Students can reverse the experiment starting with frozen cyclohexane and warming it in a beaker of hot water, recording temperatures until it returns to about 15oC. Other low melting point compounds, such as ice, octadecanoic (stearic) acid or ethanamide (acetamide), can replace cyclohexane to show that constant temperature during melting and freezing is a general principle, not unique to cyclohexane.

Boiling water by cooling it

This is a simple demonstration, but even post-16 students often struggle to explain the results.

In your class

Demonstration

Diagram of a round-bottomed flask with water, and a thermometer and glass tube coming out of it

Source: Royal Society of Chemistry

Fit a 250 ml round-bottom flask with a 2-hole bung carrying a 110oC thermometer, a short glass tube, and a short length of rubber tubing with a sealing clip. The thermometer scale from about 20oC upwards must be visible above the bung, so a long thermometer may be better. In front of your students, half fill the flask with tap water. Clamp the flask and insert the bung, ensuring that the clip is open.

Heat the flask until the water boils and steam issues from the rubber tube. Continue boiling for at least 30 seconds while a student confirms that the thermometer reads about 100oC as expected.
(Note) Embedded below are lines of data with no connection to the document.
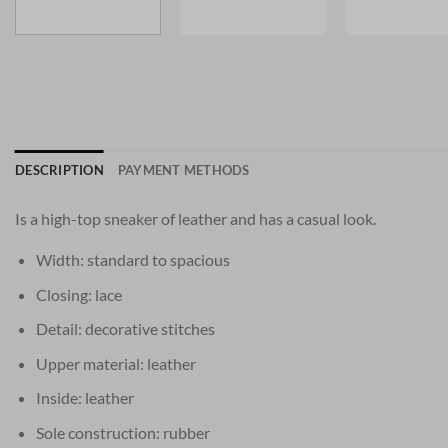
DESCRIPTION
PAYMENT METHODS
Is a high-top sneaker of leather and has a casual look.
Width: standard to spacious
Closing: lace
Detail: decorative stitches
Upper material: leather
Inside: leather
Sole construction: rubber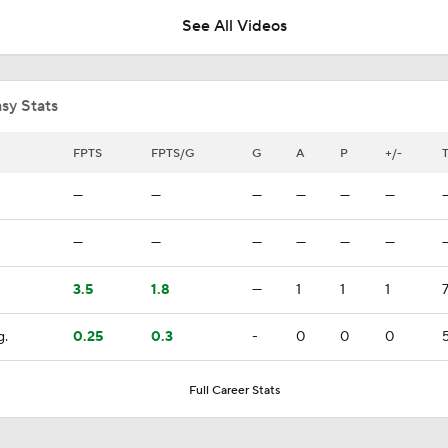
See All Videos
What the Free Agency Market Looks Like for Sergei Bobrovs
sy Stats
Bobrovsky's Future With Panthers Is Up In The Air
FPTS
FPTS/G
G
A
P
+/-
—
—
—
—
—
—
Oilers Hire Mike Babcock as Head Coach
—
—
—
—
—
—
3.5
1.8
—
1
1
1
Maple Leafs Hire Jim Hiller as Head Coach
g.
0.25
0.3
-
0
0
0
5
Breaking: Maple Leafs Hire Jim Hiller as Head Coach
Full Career Stats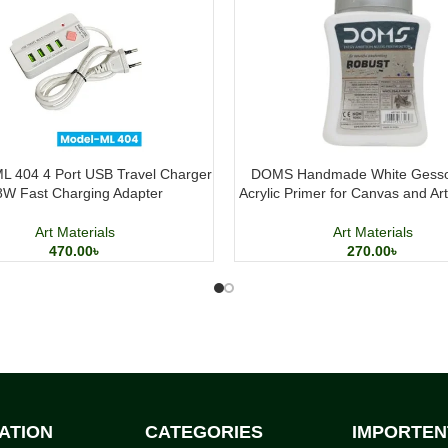
L 404 4 Port USB Travel Charger
DOMS Handmade White Gesso
8W Fast Charging Adapter
Acrylic Primer for Canvas and Ar
Art Materials
Art Materials
470.00
৳
270.00
৳
ATION
CATEGORIES
IMPORTEN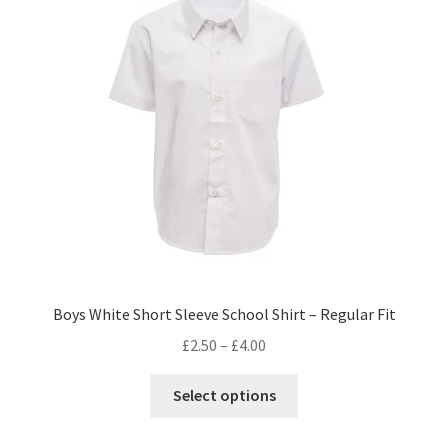
Boys White Short Sleeve School Shirt – Regular Fit
£
2.50
–
£
4.00
This
Select options
product
has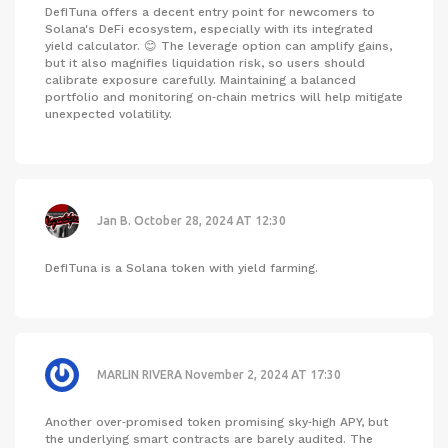
DefiTuna offers a decent entry point for newcomers to
Solana's DeFi ecosystem, especially with its integrated
yield calculator. 😊 The leverage option can amplify gains,
but it also magnifies liquidation risk, so users should
calibrate exposure carefully. Maintaining a balanced
portfolio and monitoring on‑chain metrics will help mitigate
unexpected volatility.
Jan B.
October 28, 2024 AT 12:30
DefiTuna is a Solana token with yield farming.
MARLIN RIVERA
November 2, 2024 AT 17:30
Another over‑promised token promising sky‑high APY, but
the underlying smart contracts are barely audited. The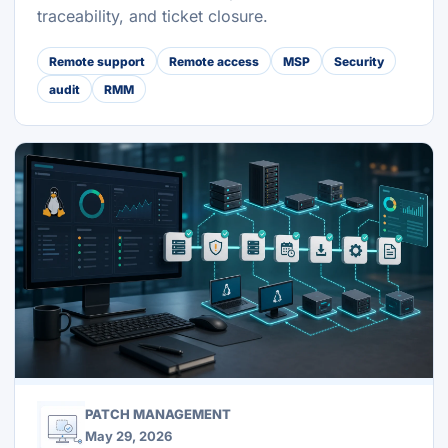
traceability, and ticket closure.
Remote support
Remote access
MSP
Security
audit
RMM
PATCH MANAGEMENT
May 29, 2026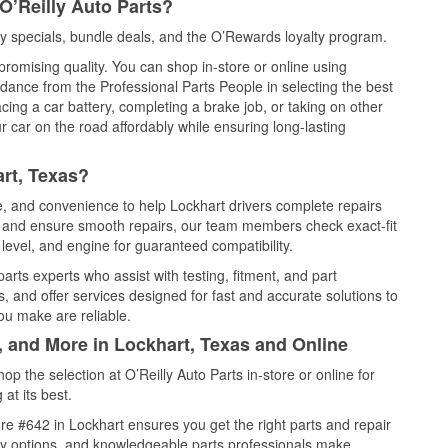
O’Reilly Auto Parts?
y specials, bundle deals, and the O’Rewards loyalty program.
promising quality. You can shop in-store or online using
idance from the Professional Parts People in selecting the best
cing a car battery, completing a brake job, or taking on other
 car on the road affordably while ensuring long-lasting
rt, Texas?
ce, and convenience to help Lockhart drivers complete repairs
e, and ensure smooth repairs, our team members check exact-fit
level, and engine for guaranteed compatibility.
arts experts who assist with testing, fitment, and part
, and offer services designed for fast and accurate solutions to
ou make are reliable.
, and More in Lockhart, Texas and Online
 the selection at O’Reilly Auto Parts in-store or online for
at its best.
e #642 in Lockhart ensures you get the right parts and repair
very options, and knowledgeable parts professionals make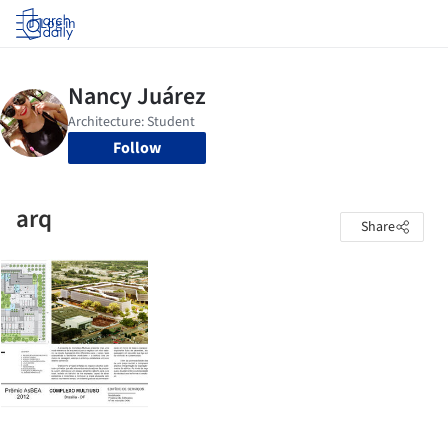
Log in
Follow
arq
Share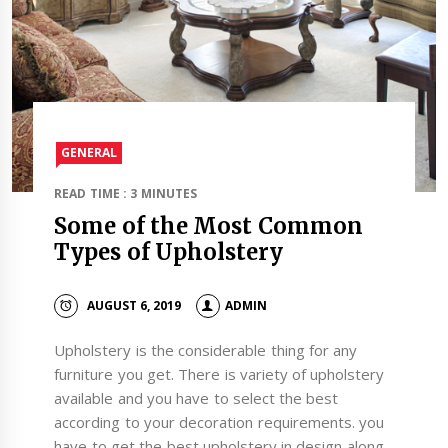
GENERAL
READ TIME : 3 MINUTES
Some of the Most Common
Types of Upholstery
AUGUST 6, 2019
ADMIN
Upholstery is the considerable thing for any
furniture you get. There is variety of upholstery
available and you have to select the best
according to your decoration requirements. you
have to get the best upholstery in design along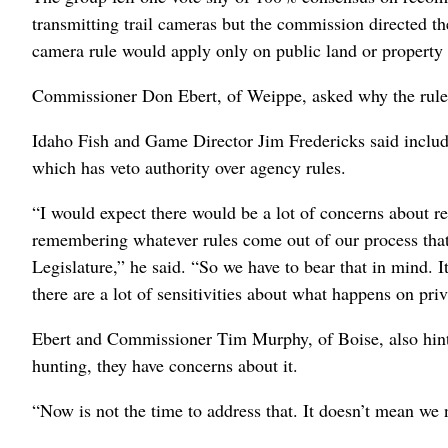
transmitting trail cameras but the commission directed th
camera rule would apply only on public land or property 
Commissioner Don Ebert, of Weippe, asked why the rule s
Idaho Fish and Game Director Jim Fredericks said includi
which has veto authority over agency rules.
“I would expect there would be a lot of concerns about re
remembering whatever rules come out of our process tha
Legislature,” he said. “So we have to bear that in mind. I
there are a lot of sensitivities about what happens on pri
Ebert and Commissioner Tim Murphy, of Boise, also hinte
hunting, they have concerns about it.
“Now is not the time to address that. It doesn’t mean we n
Stop heating and immediately close the clip. Invert the flask, so the thermometer bulb is in the hot water. Read the temperature; a little below 100oC, so the water has stopped boiling. Place the clamp stand and inverted flask in a sink or trough.

Ask a student to pour a little cold water over the flask and read the resulting temperature. The temperature drops as expected, but the water unexpectedly boils again for a while. Pouring over further portions of cold water causes repeated re-boiling while the temperature gradually drops to around 30oC, or even lower.

The initial boiling produces steam, flushing the air from the flask, which is then sealed. Cooling with cold water condenses the steam, lowering the pressure inside the flask. At lower pressures, liquids boil at lower temperatures. The water’s temperature is now above its new, lower boiling point, so it boils again. This re-boiling produces more steam, increasing the pressure, and thus raising the boiling point above the current water temperature, so boiling ceases.

This is how early steam engines worked. Steam pushes a piston upwards. Water sprayed into the cylinder condenses the steam, creating a vacuum. The reduced pressure below the piston allows the atmospheric pressure above it to push it back down.

The relationship between pressure and boiling point is also relevant in pressure cookers and when freeze-drying food.